According to TransLink, there are more than 200,000 registered users of bikeshare and carshare in Metro Vancouver and this new app will allow users to easily transfer between transit and each mode, with the goal of encouraging even more users to consider multi-modal journeys. 

Data from TransLink’s first Shared Mobility Pilot shows that people are more likely to choose multi-modal travel when booking and payment options are simplified. In 2019, users received a Compass Card that worked on all four of these services, with one integrated billing account. According to the agency, 60% of participants said they reduced personal vehicle use, and 56% said they tried a new mode of transportation due to the card. 

As part of the next phase of the trial, TransLink is accepting applications for 1,300 people to test the new multi-modal app. The agency will gather feedback from participants over a one-year period on the usability and ease of integration between the services. This feedback will determine whether the app will become permanent in the future. 

To be eligible to participate in the trial, applicants must be at least 19 years old, have a valid driver’s license, a valid credit card, and a smartphone. Those who are interested in using multiple mobility services are more likely to be selected for the trial.
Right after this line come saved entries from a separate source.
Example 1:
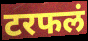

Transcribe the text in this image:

टरफलं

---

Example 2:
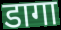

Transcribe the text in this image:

डागा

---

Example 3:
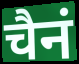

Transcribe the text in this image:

चैनं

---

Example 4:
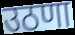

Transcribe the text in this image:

उठणा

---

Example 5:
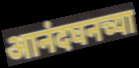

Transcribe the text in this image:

आनंदघनच्या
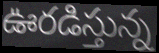
ఊరడిస్తున్న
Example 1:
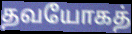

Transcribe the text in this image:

தவயோகத்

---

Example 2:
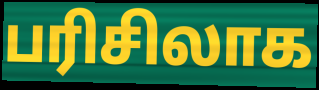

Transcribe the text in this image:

பரிசிலாக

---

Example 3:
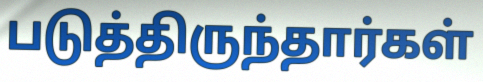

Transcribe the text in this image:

படுத்திருந்தார்கள்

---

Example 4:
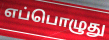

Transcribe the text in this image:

எப்பொழுது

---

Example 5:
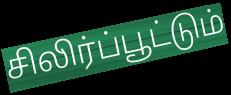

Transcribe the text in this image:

சிலிர்ப்பூட்டும்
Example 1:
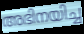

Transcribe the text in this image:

അഭിനയിച്ച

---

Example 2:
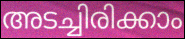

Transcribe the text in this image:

അടച്ചിരിക്കാം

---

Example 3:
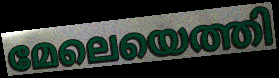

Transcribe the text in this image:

മേലെയെത്തി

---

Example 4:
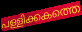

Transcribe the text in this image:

പള്ളിക്കകത്തെ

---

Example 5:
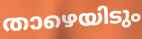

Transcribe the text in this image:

താഴെയിടും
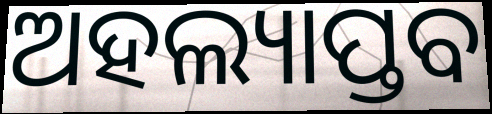
ଅହଲ୍ୟାପ୍ତବ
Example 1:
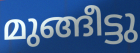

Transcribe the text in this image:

മുങ്ങീട്ടു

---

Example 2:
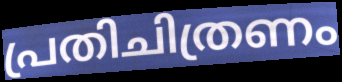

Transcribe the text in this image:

പ്രതിചിത്രണം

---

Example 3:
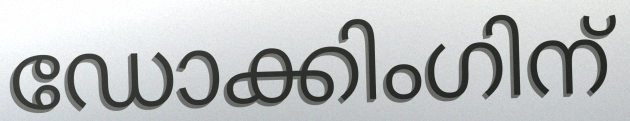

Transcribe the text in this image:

ഡോക്കിംഗിന്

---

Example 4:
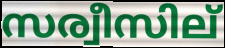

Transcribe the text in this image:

സര്വീസില്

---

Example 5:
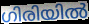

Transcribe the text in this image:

ഗിരിയിൽ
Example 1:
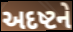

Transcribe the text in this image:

અદષ્ટને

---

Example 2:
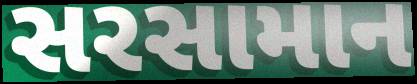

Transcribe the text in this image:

સરસામાન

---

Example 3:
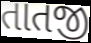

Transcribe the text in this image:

તાતજી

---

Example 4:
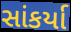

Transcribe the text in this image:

સાંકર્યા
Those interested in applying should visit TransLink’s website. 

App development, beta testing, and integration is possible thanks to a $250,000 grant from the Federation of Canadian Municipalities through the Green Municipal Fund. 

GCRTA

The Ohio Department of Transportation (ODOT) on Feb. 13 awarded $9.5 million in grant funds to GCRTA for transit projects as part of the $106 million in funding being awarded by ODOT to 383 transit projects throughout Ohio.
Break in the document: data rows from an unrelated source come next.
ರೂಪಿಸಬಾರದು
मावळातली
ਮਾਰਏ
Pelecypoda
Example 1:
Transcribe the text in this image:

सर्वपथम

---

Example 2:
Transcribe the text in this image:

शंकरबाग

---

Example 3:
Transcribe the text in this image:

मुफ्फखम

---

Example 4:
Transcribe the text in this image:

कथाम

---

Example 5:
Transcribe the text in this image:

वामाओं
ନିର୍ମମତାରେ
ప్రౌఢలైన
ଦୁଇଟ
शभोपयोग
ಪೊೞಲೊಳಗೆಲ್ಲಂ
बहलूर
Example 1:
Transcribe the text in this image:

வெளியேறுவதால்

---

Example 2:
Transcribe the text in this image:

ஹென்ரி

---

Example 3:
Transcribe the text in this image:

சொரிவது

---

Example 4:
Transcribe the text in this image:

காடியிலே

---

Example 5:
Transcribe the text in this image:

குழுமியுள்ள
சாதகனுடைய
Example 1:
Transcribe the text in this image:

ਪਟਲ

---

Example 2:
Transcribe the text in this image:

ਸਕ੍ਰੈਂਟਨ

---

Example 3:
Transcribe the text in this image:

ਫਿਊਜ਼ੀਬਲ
Nine million was awarded from the State Fiscal Year 2025 Ohio Transit Partnership Program (OTP2) for use towards the purchase of two new railcars, and LED signage at GCRTA HealthLine Stations.
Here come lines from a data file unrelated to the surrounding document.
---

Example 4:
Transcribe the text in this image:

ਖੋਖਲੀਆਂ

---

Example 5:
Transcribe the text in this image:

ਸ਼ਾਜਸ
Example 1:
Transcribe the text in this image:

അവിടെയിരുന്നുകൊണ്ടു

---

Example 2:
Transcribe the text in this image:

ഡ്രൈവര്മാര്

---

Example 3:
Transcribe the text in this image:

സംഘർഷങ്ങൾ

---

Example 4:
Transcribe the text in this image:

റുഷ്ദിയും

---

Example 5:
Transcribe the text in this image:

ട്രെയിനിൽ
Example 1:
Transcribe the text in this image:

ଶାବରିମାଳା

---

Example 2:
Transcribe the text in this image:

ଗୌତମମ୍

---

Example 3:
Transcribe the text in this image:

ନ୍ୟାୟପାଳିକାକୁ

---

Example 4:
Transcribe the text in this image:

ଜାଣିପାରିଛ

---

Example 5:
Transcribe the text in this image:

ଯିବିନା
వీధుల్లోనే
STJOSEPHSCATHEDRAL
“This is the fifth year that ODOT has awarded funding to the Railcar Replacement Program and brings the total ODOT funding to $42.1 million,” said GCRTA Deputy General Manager Engineering & Project Management Michael J. Schipper. “With this award GCRTA has now raised $363.5 million of the $393 million total program budget.”

GCRTA was also awarded another $400,000 from the Ohio Workforce Mobility Partnership Program for use towards bus shelter and bus stop improvements at up to 44 locations throughout Cuyahoga County. 

“Funding opportunities such as these underscore the importance of public transportation to our region and subsequent investment in our communities. We are extremely pleased with the outcome of this round of funding and appreciate ODOT’s continued support of our Railcar Replacement Program, and assistance in improving our bus signage, shelters and stops throughout the Greater Cleveland area,” said GCRTA General Manager and CEO India L. Birdsong Terry.

The grant programs are funded through state general revenue funds and U.S. Department of Transportation funding awarded to ODOT.